Discussion
Among the various nursing diagnoses of NANDA-I, studies highlight that diagnoses of IBP, IAC, and IGE have been frequently reported in the literature in different situations and age groups (Silva et al., 2011). The occurrence of respiratory nursing diagnoses in children with ARI can be explained because the infectious process, in addition to causing direct injury to the respiratory epithelium resulting in airway obstruction due to edema, abnormal secretions and cellular debris, also elevates airway resistance, causing a significant increase in respiratory work (Kleigman, Stanton, St Geme, Schor, & Berhman, 2011).

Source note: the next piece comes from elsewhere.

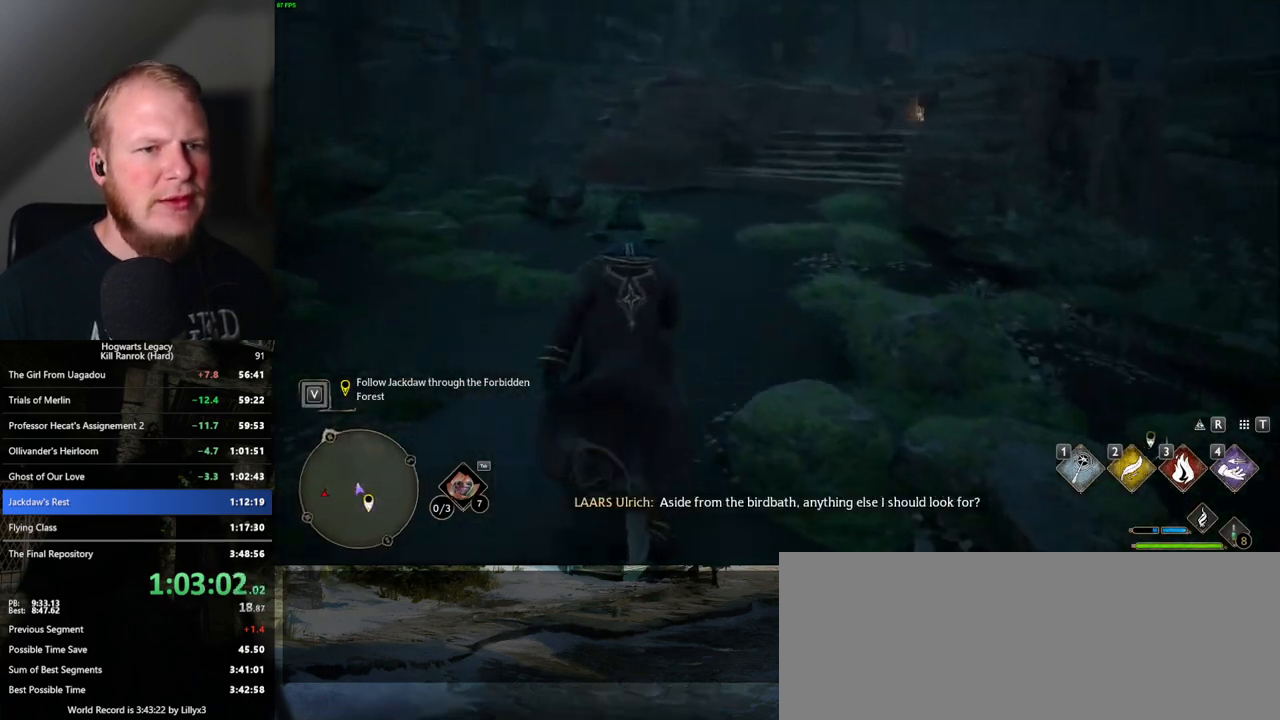
{"keys": ["w"], "mouse": [], "events": []}
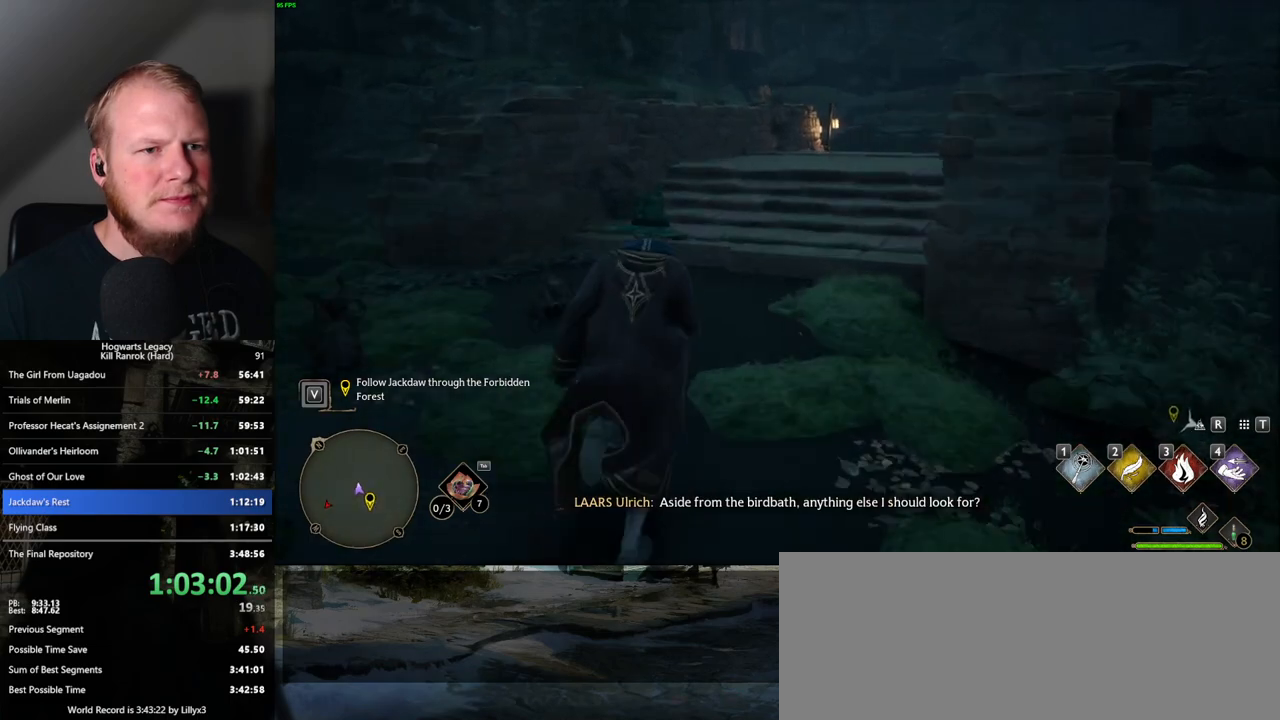
{"keys": ["w"], "mouse": [], "events": []}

Characteristics that have demonstrated the best discriminative capacity for the three diagnoses in this study were identified by frequencies ranging from 68.7% to 3.2%. Some characteristics with high frequencies, such as ineffective cough, tachypnea and diminished breath sounds, did not demonstrate good discriminatory power, while characteristics with frequencies below 10%, such as diaphoresis, nasal flaring, and difficult verbalizing, formed subgroups representing different dimensions.

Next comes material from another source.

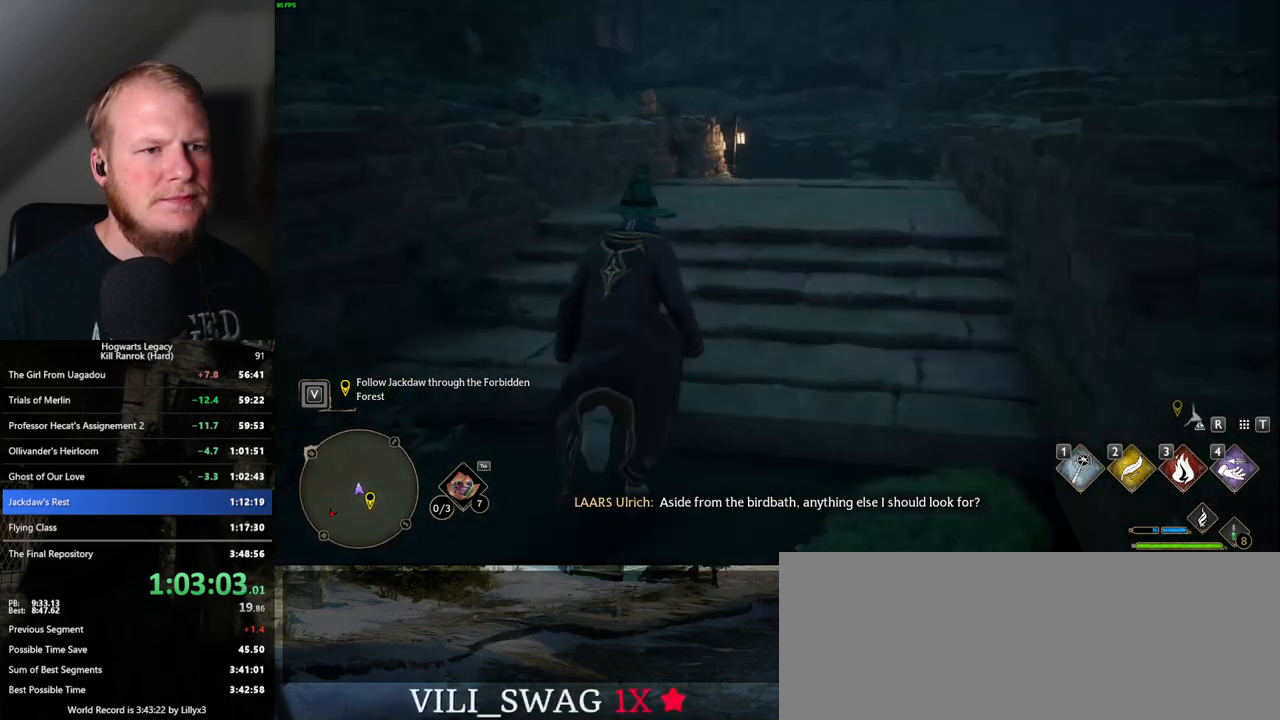
{"keys": ["w"], "mouse": [], "events": []}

This study demonstrates that clinicians cannot restrict their clinical reasoning process to the observed frequency of defining characteristics. The quality of these characteristics and their more sensitive or specific relationship with the nursing diagnosis has been advocated as a guideline for clinical validation studies (Lopes et al., 2012). Thus, the ability of the defining characteristics to enable the differentiation of respiratory nursing diagnoses can be associated with their sensitivity and/or specificity for a specific diagnosis.